* _Passage to read_:

********************

So it's perhaps no surprise that NASA is seeking to get astronauts to Mars. But the space agency isn't legally required to work toward this goal, Sherwood said, citing the NASA Authorization Act of 2010.
According to the Act, "The long-term goal of the human spaceflight and exploration efforts of NASA shall be to expand permanent human presence beyond low-Earth orbit and to do so, where practical, in a manner involving international partners."
The Act doesn't stipulate that sending people to Mars must be part of this process, so NASA has some flexibility. Sherwood thinks the agency should re-examine its human spaceflight program, because pushing for the Red Planet in the next three decades or so may not constitute the best use of NASA's limited resources. [Future Visions of Human Spaceflight]
$100 billion for six astronauts?
A manned Mars mission would be incredibly expensive. NASA estimates peg the overall expenditures at about $100 billion over 30 or 40 years, Sherwood said, but those numbers may be too low.
The International Space Station (ISS), after all, was initially anticipated to cost $10 billion over 10 years. But it ended up costing 10 times that, and took nearly three decades to assemble.
NASA officials have said the agency will work with international partners on any potential manned Mars mission, so the agency wouldn't have to fork out the entire $100 billion (or however much such an effort ends up costing). But the returns to the agency and the nation could still up being comparatively meager, Sherwood said.
"After all of that investment, and all this commitment sustained over these decades, you get six civil servants on another planet, and probably only two of them are U.S. civil servants, because it's got to be an international project," Sherwood said.
"So maybe that's worth it; I don't know," he added. "I think it may be judged in the grand arc of modern history to be seen as not worth it, and I think that's the risk. But that's the conversation to have."
While reaching Mars would be a triumphant moment for our species, there's unlikely to be much scientific rationale for putting humans on the Red Planet three decades from now, Sherwood said. NASA's robotic explorers have become more and more capable and durable over the last 15 years or so, and there's no reason to think such improvements won't continue.
"The humans are not going to be doing anything close to the kind of science that we're already doing robotically or that we can do on ISS in low-Earth orbit right now," Sherwood said.

********************

* _Required work_:
(1) Write out the passage on a crewed Mars mission word for word, beginning at the words "The International Space" and stopping after "meager, Sherwood said.".
(2) According to the passage on a crewed Mars mission, what was the International Space Station initially expected to cost?
(3) List every span of time stated with a number in the passage on a crewed Mars mission.

********************

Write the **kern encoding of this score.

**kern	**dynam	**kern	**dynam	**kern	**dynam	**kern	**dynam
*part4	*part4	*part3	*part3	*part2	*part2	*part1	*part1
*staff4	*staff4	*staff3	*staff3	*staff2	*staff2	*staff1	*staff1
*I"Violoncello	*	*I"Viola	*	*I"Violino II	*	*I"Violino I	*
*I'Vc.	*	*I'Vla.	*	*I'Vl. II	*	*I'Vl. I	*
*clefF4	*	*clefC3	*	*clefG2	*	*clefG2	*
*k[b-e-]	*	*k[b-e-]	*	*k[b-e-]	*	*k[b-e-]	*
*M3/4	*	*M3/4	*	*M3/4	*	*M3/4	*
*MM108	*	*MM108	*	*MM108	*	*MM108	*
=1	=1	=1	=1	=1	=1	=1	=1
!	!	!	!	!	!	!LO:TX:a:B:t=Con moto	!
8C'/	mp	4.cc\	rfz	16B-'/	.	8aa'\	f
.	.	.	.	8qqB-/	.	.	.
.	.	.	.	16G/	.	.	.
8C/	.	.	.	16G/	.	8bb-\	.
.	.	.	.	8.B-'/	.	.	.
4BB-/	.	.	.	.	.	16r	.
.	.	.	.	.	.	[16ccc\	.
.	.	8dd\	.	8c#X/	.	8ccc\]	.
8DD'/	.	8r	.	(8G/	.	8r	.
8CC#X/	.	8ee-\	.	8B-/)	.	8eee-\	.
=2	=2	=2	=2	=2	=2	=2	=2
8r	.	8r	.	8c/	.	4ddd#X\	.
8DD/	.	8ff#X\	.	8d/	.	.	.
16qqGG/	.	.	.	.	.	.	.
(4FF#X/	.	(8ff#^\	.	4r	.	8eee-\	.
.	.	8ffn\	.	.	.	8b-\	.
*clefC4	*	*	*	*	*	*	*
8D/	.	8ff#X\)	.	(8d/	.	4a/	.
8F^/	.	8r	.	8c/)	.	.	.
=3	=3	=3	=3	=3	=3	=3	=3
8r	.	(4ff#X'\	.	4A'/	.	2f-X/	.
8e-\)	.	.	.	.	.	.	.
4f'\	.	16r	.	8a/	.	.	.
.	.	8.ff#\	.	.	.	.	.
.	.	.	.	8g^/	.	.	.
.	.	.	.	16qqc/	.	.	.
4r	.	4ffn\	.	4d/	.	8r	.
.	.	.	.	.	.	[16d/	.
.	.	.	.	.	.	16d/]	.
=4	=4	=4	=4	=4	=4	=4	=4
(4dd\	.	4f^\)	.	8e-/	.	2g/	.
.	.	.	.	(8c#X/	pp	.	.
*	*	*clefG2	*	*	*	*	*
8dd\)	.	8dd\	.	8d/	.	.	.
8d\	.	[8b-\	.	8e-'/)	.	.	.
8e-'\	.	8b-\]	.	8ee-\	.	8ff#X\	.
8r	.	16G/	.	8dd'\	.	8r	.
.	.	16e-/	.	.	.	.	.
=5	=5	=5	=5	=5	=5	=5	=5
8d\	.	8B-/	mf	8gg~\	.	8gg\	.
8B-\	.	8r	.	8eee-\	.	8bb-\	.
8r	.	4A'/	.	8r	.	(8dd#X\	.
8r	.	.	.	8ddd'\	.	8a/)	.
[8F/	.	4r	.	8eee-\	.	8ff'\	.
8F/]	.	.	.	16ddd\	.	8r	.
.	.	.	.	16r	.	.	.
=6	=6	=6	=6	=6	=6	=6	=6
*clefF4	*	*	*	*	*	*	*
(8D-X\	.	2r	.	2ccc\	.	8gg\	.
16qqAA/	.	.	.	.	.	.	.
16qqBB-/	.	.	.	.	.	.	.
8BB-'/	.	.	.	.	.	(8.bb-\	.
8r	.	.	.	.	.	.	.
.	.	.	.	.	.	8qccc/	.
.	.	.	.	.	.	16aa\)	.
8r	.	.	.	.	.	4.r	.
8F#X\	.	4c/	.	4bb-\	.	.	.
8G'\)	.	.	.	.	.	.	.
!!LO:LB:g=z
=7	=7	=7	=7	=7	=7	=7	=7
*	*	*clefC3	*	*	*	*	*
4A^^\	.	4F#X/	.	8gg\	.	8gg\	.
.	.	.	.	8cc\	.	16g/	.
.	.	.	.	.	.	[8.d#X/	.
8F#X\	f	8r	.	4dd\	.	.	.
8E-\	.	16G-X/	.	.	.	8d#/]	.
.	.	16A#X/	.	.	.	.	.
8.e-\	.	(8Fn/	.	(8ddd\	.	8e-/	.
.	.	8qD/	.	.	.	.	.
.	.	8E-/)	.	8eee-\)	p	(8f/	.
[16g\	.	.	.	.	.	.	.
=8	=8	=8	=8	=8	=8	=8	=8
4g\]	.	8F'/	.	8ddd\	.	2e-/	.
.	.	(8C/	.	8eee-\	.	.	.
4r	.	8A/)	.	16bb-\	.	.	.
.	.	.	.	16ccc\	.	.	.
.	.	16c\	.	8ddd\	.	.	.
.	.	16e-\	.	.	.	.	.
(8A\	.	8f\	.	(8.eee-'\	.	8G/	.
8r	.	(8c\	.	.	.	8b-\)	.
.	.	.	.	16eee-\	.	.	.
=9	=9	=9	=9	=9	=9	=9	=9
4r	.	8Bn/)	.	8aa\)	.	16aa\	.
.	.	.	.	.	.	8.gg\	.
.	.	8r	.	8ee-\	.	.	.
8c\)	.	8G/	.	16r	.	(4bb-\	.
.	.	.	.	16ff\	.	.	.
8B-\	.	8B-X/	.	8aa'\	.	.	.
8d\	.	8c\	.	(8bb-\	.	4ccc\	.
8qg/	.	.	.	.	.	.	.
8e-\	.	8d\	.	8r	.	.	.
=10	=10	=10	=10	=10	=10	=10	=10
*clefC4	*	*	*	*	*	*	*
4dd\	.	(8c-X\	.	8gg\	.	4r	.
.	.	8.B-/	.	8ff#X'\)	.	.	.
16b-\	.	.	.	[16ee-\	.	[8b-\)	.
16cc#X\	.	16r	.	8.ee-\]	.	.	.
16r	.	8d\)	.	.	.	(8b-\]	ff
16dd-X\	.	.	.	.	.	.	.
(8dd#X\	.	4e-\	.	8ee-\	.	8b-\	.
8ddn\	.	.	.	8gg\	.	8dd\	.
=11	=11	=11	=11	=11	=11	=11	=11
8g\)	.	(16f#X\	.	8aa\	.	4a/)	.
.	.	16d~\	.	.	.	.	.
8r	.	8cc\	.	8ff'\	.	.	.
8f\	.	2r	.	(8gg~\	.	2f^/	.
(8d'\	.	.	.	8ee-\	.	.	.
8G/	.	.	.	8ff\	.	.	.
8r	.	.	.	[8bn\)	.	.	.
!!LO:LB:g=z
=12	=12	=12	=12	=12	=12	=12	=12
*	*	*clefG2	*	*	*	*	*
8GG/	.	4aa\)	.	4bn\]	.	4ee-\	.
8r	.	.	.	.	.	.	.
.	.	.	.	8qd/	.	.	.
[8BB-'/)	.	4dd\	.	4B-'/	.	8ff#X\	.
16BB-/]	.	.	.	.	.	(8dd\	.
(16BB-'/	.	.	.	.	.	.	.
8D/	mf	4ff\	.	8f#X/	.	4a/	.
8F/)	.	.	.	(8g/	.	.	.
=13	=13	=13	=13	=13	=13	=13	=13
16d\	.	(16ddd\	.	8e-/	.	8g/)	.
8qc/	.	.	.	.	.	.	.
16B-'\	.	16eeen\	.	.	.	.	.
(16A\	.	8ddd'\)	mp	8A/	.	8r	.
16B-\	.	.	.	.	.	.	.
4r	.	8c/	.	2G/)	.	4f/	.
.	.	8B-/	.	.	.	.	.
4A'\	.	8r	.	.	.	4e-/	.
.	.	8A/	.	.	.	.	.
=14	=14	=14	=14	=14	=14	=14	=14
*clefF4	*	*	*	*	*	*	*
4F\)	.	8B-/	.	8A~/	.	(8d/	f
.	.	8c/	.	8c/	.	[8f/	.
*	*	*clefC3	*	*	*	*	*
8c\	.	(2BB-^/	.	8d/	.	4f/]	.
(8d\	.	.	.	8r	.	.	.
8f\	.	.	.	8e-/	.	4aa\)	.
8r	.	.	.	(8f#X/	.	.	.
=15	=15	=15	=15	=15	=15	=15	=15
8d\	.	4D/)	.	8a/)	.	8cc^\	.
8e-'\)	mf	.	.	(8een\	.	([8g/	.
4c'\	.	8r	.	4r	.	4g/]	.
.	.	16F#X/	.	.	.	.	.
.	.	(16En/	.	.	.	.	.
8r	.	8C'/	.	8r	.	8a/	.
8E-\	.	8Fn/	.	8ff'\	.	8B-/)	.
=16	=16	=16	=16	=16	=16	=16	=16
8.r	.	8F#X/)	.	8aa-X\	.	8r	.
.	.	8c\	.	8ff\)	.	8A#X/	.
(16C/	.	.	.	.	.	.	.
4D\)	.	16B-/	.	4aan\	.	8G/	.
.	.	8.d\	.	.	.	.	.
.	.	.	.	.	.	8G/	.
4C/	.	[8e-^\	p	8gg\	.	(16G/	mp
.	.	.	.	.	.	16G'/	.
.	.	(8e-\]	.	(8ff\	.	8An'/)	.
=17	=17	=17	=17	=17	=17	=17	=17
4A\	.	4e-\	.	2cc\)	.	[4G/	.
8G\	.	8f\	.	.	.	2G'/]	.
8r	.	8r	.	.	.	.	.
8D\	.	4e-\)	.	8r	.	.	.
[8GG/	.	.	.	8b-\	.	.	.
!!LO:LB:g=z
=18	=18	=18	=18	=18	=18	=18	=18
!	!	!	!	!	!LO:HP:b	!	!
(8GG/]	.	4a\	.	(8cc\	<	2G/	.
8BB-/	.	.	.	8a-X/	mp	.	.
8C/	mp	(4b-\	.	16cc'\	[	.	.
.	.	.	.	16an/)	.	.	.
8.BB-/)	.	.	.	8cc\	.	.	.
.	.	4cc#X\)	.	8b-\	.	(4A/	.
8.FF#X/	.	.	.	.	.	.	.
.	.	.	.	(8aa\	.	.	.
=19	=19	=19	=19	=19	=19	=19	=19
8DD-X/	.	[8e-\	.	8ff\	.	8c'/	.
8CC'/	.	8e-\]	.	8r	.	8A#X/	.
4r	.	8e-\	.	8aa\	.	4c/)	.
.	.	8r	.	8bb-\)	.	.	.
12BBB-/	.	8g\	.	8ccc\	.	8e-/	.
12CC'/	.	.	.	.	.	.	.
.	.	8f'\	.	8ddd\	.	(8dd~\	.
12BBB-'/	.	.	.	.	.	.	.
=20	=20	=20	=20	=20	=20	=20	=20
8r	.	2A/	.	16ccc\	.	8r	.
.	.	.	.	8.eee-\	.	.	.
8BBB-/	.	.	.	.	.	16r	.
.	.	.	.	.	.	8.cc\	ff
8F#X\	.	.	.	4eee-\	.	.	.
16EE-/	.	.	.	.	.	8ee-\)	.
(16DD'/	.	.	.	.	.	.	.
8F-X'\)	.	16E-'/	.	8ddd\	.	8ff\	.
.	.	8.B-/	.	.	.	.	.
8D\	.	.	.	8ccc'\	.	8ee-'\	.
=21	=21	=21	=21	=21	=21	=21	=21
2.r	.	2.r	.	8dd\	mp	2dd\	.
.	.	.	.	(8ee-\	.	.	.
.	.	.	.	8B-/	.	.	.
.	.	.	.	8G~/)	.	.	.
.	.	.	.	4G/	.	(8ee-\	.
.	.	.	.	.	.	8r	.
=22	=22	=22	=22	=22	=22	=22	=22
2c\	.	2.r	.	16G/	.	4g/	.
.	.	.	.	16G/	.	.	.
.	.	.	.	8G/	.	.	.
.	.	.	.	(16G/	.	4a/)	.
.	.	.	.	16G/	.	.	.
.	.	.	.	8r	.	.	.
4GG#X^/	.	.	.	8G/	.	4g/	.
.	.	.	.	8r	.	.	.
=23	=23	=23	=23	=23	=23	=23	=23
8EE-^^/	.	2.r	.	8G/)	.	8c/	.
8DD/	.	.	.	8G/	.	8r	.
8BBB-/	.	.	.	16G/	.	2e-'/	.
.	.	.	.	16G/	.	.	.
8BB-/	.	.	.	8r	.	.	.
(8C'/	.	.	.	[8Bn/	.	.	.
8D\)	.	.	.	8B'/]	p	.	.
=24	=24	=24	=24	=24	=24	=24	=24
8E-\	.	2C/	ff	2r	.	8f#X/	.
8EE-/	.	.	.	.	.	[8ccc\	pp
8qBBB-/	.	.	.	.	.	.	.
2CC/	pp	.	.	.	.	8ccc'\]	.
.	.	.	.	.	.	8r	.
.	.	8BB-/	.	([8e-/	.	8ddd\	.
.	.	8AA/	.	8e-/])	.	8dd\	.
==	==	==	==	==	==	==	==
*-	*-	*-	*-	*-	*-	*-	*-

********************

* _List of solutions_:
(1)
The International Space Station (ISS), after all, was initially anticipated to cost $10 billion over 10 years. But it ended up costing 10 times that, and took nearly three decades to assemble.
NASA officials have said the agency will work with international partners on any potential manned Mars mission, so the agency wouldn't have to fork out the entire $100 billion (or however much such an effort ends up costing). But the returns to the agency and the nation could still up being comparatively meager, Sherwood said.

(2) $10 billion over 10 years.

(3)
- the next three decades or so
- 30 or 40 years
- 10 years
- nearly three decades
- the last 15 years or so
- three decades from now